Example Output (Match by ID)

{
  "query_id": 1,
  "matches": [
    [1, 0.9999],
    [2, 0.9750],
    [3, 0.6812]
  ]
}
The response contains the `query_id` used. The matches are the same as the text search, because the service first fetched Product 1 ('Coca-Cola Classic') and then performed the search with that text.

Quick Start (Demo Environment)

This guide uses the included `docker-compose.dev.yml` to launch the service and a demo database populated with test data.

Run these commands from the `services/matcher/` directory:

  1. Create .env & Check DB:
    make setup

    This copies `.env.example` to `.env` and validates the (demo) database connection.

  2. Train the Model:
    make retrain

    This runs the full training pipeline using the demo data. It fine-tunes the model and builds the FAISS index, saving the files to `services/matcher/models/`.

  3. Start the Service:
    make up-dev

    This starts the service in development mode, which connects to the demo database.
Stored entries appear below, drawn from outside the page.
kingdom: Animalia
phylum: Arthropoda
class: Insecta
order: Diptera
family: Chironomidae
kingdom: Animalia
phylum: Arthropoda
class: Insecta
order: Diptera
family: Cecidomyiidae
The service is now running at `http://localhost:8004`. You can explore the full API at the Swagger UI: `http://localhost:8004/docs`.
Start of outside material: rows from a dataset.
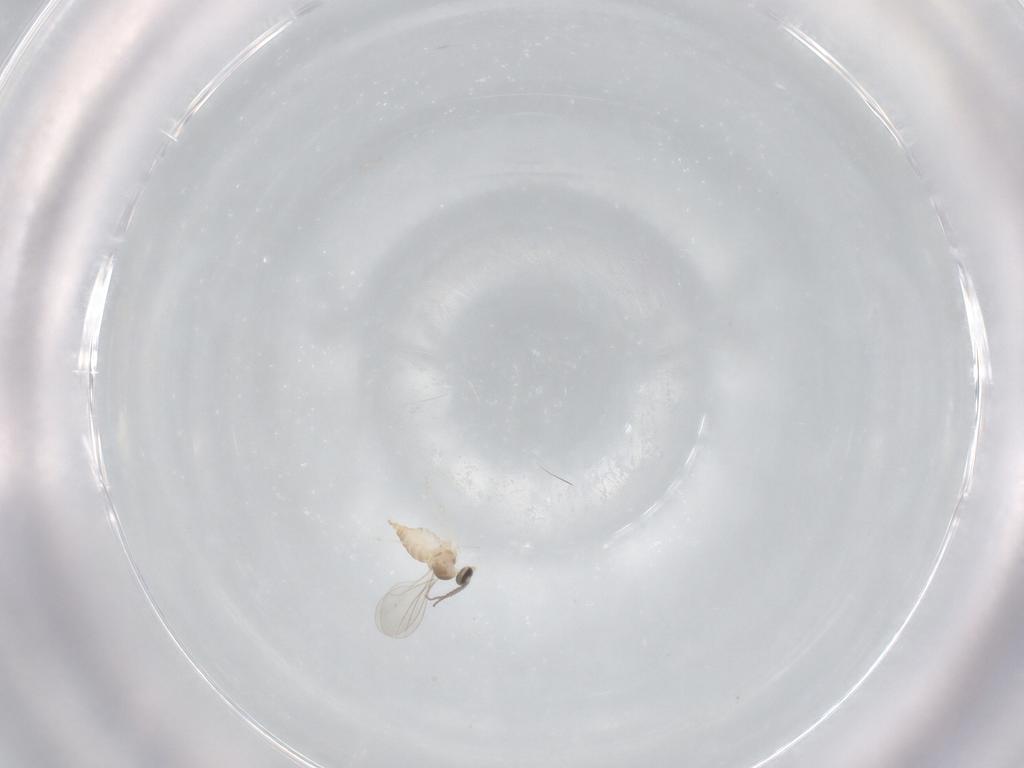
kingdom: Animalia
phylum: Arthropoda
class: Insecta
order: Diptera
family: Cecidomyiidae
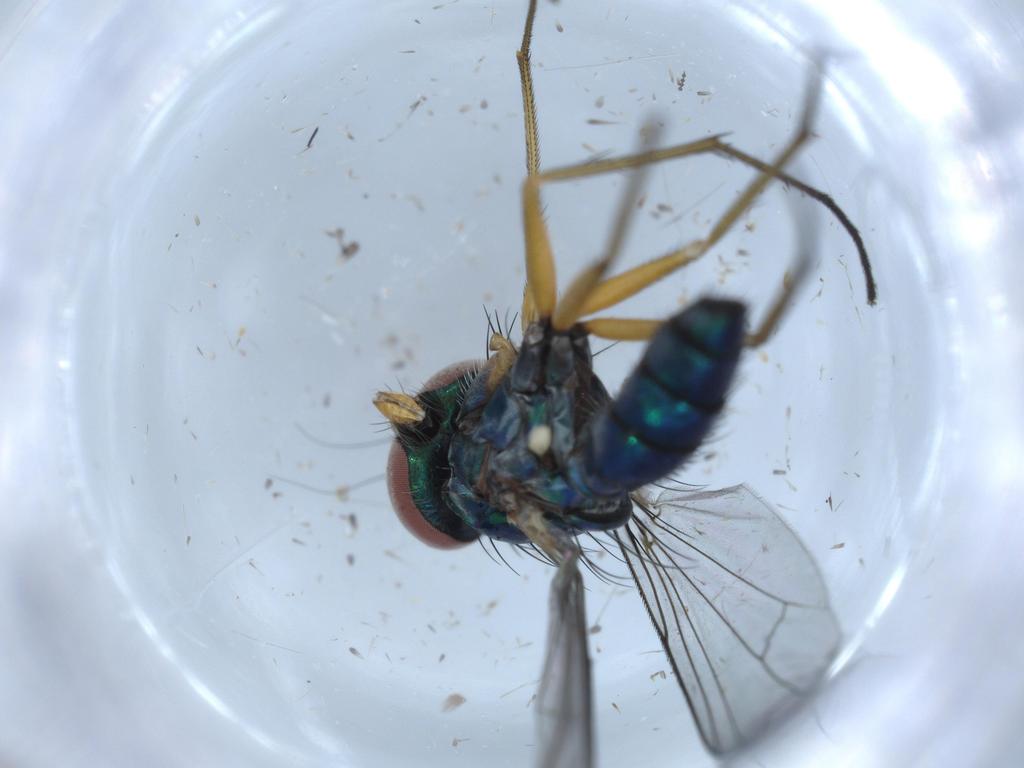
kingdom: Animalia
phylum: Arthropoda
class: Insecta
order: Diptera
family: Dolichopodidae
Flexible Database Integration

The Matcher is designed to adapt to any SQL database schema. You configure this by providing the exact SQL queries in your configuration (e.g., in `.env` or `config.yml`).
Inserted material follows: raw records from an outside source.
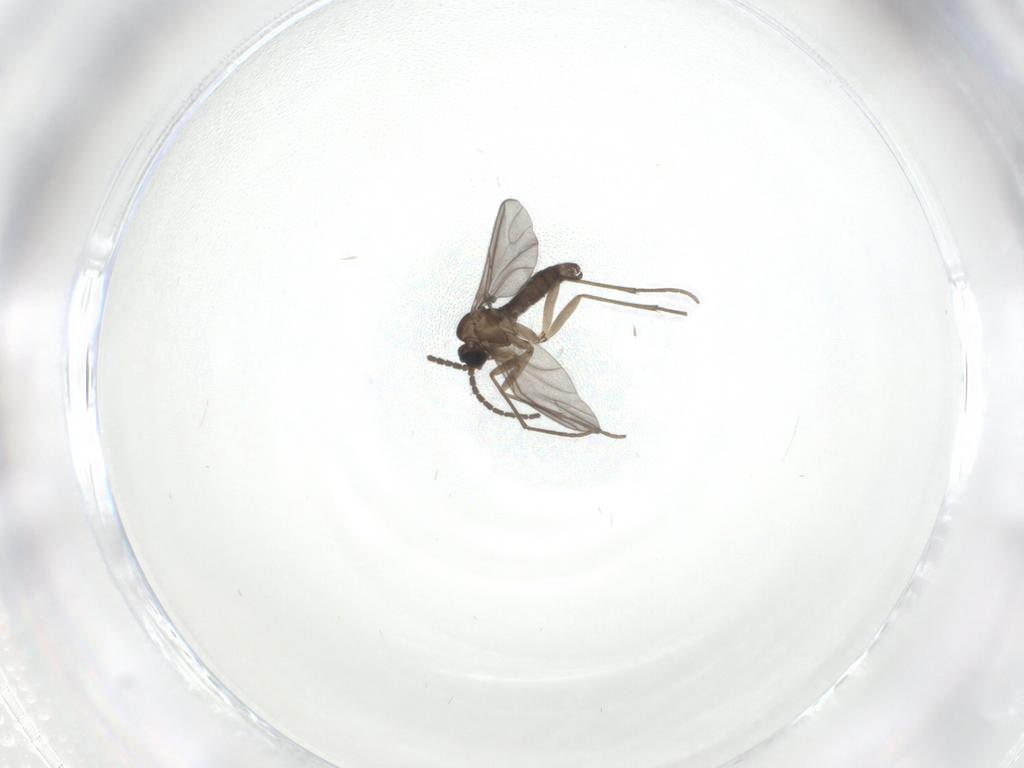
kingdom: Animalia
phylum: Arthropoda
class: Insecta
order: Diptera
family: Sciaridae
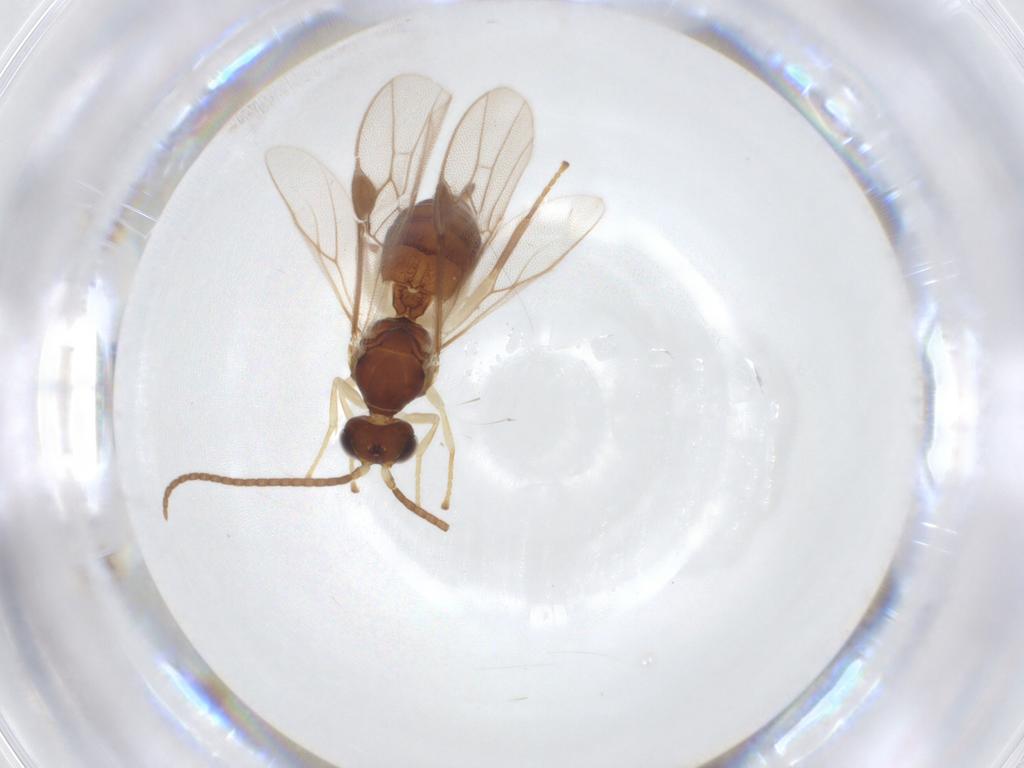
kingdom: Animalia
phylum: Arthropoda
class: Insecta
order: Hymenoptera
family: Braconidae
The service relies on three key queries:

  • `DATABASE_QUERIES__TRAINING_PAIRS_QUERY`

    Fetches pairs of product IDs that are known matches (e.g., from a `product_matches` table) to be used as positive examples for fine-tuning.

  • `DATABASE_QUERIES__INDEXING_QUERY`

    Fetches all products that should be included in the FAISS search index. You must use `AS` to map your columns to the expected names (e.g., `product_id AS id`, `product_name AS title`).

  • `DATABASE_QUERIES__PRODUCT_BY_ID_QUERY`

    Fetches the full data for one or more products at runtime. This query must include the `:ids` placeholder.

The `demo.sql` file and the default queries in `docker-compose.dev.yml` provide a complete, working example of how the schema and queries work together.